Почти сразу после причастия она впала в забытье. Все были в сборе. Часть окружала умирающую, другие расселись в столовой и в кабинете Карла Ивановича. Я пристроился к его письменному столу и по неисправимой моей привычке, не обладая способностью даже в такие минуты великого общего напряжения сидеть без какого-либо занятия, принялся за продолжение одной почти механической работы, а именно за нанесение на алфавитные фишки для какого-то своего каталога имен и произведений художников. При этом я почему-то себе сказал, что когда я дойду до «Острова мертвых» Беклина, то Елизаветы Ивановны не станет. Поэтому я нарочно медлил и по нескольку минут задерживался на каждой записи, когда же я дошел до этой страницы, на обороте которой, я знал, что увижу знаменитую картину, я долго ее не поворачивал. И в ту же секунду, когда все же повернул (прошло полчаса), из гостиной послышались возгласы Володи, его отчаянный призыв к матери откликнуться — и наконец его же рыдания, которым стал вторить плач всех прочих. Только Карл Иванович, я и Атя, хоть и были потрясены до глубины души, не находили себе облегчения в слезах. Однако в самый день похорон бедная моя невеста как раз в момент, когда служащие похоронного бюро внесли крышку гроба, почувствовала себя дурно, и я не успел ее поддержать, как она грохнулась в тяжелом обмороке на пол… И все же, очнувшись через четверть часа, Атя с не допускающей возражений твердостью заявила, что пойдет за гробом, и действительно, опираясь на мою руку, она прошла пешком весь далекий путь от Покрова до Смоленского кладбища, где у Киндов было семейное место, наотрез отказавшись сесть в одну из следовавших карет.

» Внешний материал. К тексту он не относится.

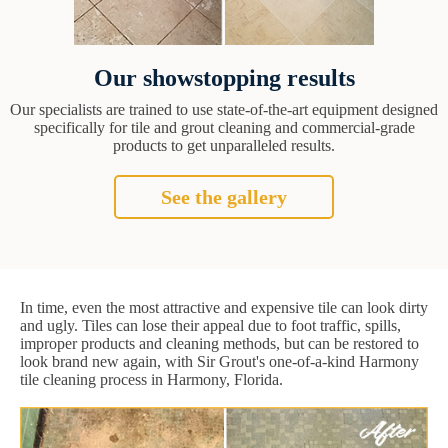
Our showstopping results
Our specialists are trained to use state-of-the-art equipment designed
specifically for tile and grout cleaning and commercial-grade
products to get unparalleled results.
See the gallery
In time, even the most attractive and expensive tile can look dirty
and ugly. Tiles can lose their appeal due to foot traffic, spills,
improper products and cleaning methods, but can be restored to
look brand new again, with Sir Grout's one-of-a-kind Harmony
tile cleaning process in Harmony, Florida.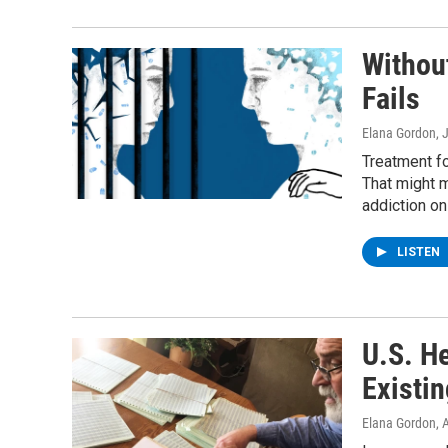
Withou
Fails
Elana Gordon
, 
Treatment fo
That might 
addiction on
LISTEN
U.S. He
Existin
Elana Gordon
, 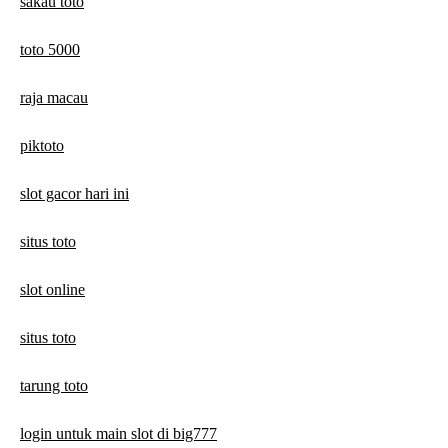
sakau toto
toto 5000
raja macau
piktoto
slot gacor hari ini
situs toto
slot online
situs toto
tarung toto
login untuk main slot di big777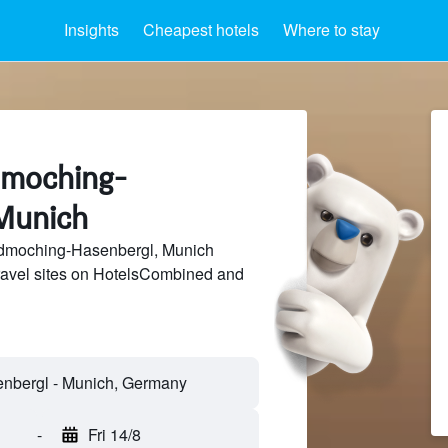
Insights
Cheapest hotels
Where to stay
ldmoching-
Munich
dmoching-Hasenbergl, Munich
travel sites on HotelsCombined and
-
Fri 14/8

За этим большим горем очень скоро последовали (беда одна не ходит) другие испытания. Еще предыдущей осенью Атя лишилась места в «Железнодорожном съезде», где, благодаря родству с одним из начальствующих лиц (А. А. Вальдштейном), она чувствовала себя по-домашнему и где служба не была тяжелой. Пробыв затем часть зимы без заработка, она нашла себе новое место при Варшавском вокзале. Но тут условия работы были несравненно хуже. Проверка бесчисленных счетов, возня с ведомостями, исписанными мелкими цифрами, при этом недостаточное газовое освещение и ужасный воздух, — все это в связи с только что пережитым горем стало с каждой неделей все определеннее сказываться на Атиной нервной системе: возвращалась она со службы изнеможденная, и наконец на Страстной ее силы внезапно надорвались, и она заболела острым припадком нервной лихорадки.